There is indeed the sound of rustling leaves, but she barely registers it. She concentrates on the notes she is jotting down. Fifteen minutes, and she decides she has had enough work, so she puts her notebook away and pulls out a novel that she has been slowly making her way through as of late. It is only recreational reading, but she has been storing the small bit here and there for possible future reference in a paper she's working on.
A sigh sounds out from the other side of the table, taking her completely by surprise. It is the first voluntary noise that he has ever made in her presence.
She tries to glance up without actually moving her head and notices that he has set his left hand out on the table. It isn't doing anything. It is simply laying there, palm down. It is sitting on what she feels is her side, and this is pulling his arm out at what appears to be an awkward angle.
It can't be comfortable. So why is he doing it?
She takes a chance and lifts her face a bit. He is still not paying attention to her, looking down at his own book with a solemn expression.
What is going on here?
As she sits and thinks, she also moves. Almost without her notice and definitely without her conscious permission, her right hand has started inching its way forward. When this strange development comes to her attention, she decides that she is going to swat his hand away from her side. She has had quite enough of this little game, thank you very much, and it is finally time to end it.
To her utter shock, she lays her hand gently on top of his.
He doesn't react. Not a shout. Not a twitch. His expression remains unchanged, even though she is sure that he can feel the warmth of her palm just as readily as she can feel the smooth skin across the back of his hand.

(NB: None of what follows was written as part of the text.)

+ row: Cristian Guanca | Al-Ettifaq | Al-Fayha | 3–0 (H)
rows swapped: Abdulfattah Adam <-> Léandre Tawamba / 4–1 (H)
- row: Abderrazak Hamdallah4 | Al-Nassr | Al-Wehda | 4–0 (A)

They sit like this for several minutes, and the entire time she is internally demanding that she explain herself.
More time grinds out, and then he is the one to take the next step. Very carefully he lifts his thumb and rubs it softly against hers.
She almost forgets her satchel in her hurry to be anywhere else on the planet.
He is a no show.
Still no boy. Where is he?
The start of a new school week. She has become worried, despite herself.

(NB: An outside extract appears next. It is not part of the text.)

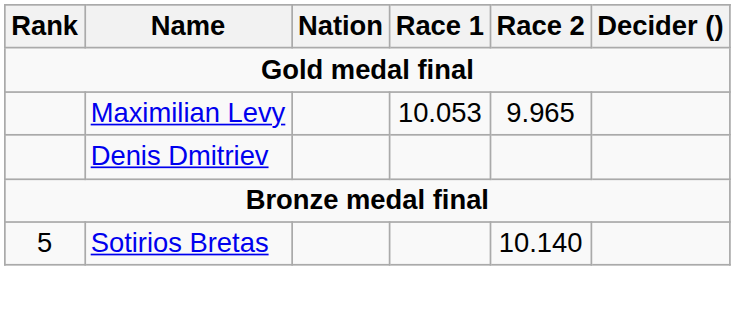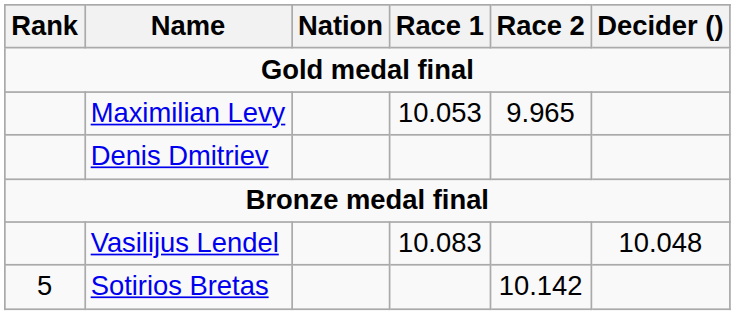+ row: Vasilijus Lendel | 10.083 | 10.048
Sotirios Bretas | Race 2: 10.140 -> 10.142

She wants to apologize. Wonders if she even has anything to apologize for.
Halloween is lonely without him. She is surprised to find that she isn't surprised over this.
She gives up, and giving up cuts deeply. It feels strange.
Intellectually she knows she didn't really lose anything, and by all rights she should be happy that she finally gets her table to herself like she had always wanted. But she senses that her intellect is, for once, lying to her.
She takes the glove off of her right hand. She then places her hand on the table, wincing slightly at the cold surface of the concrete. Her fingers trace imperfections in the stone, ghostly indentations that she can only feel, not see.
She puts her head down in the crook of her left arm and wonders if she is going to cry.
Her hand is suddenly enveloped in warmth, and she jumps, startled. She holds her gloved hand over her mouth and tries her best not to cry out loud.
He is sitting across from her. This time, there are no books. No texts. No worksheets. And his attention is reserved for her and her alone.
"Hi," he says. "Would you like to go out sometime?"
He smiles warmly at her.
And to his delight, she smiles back.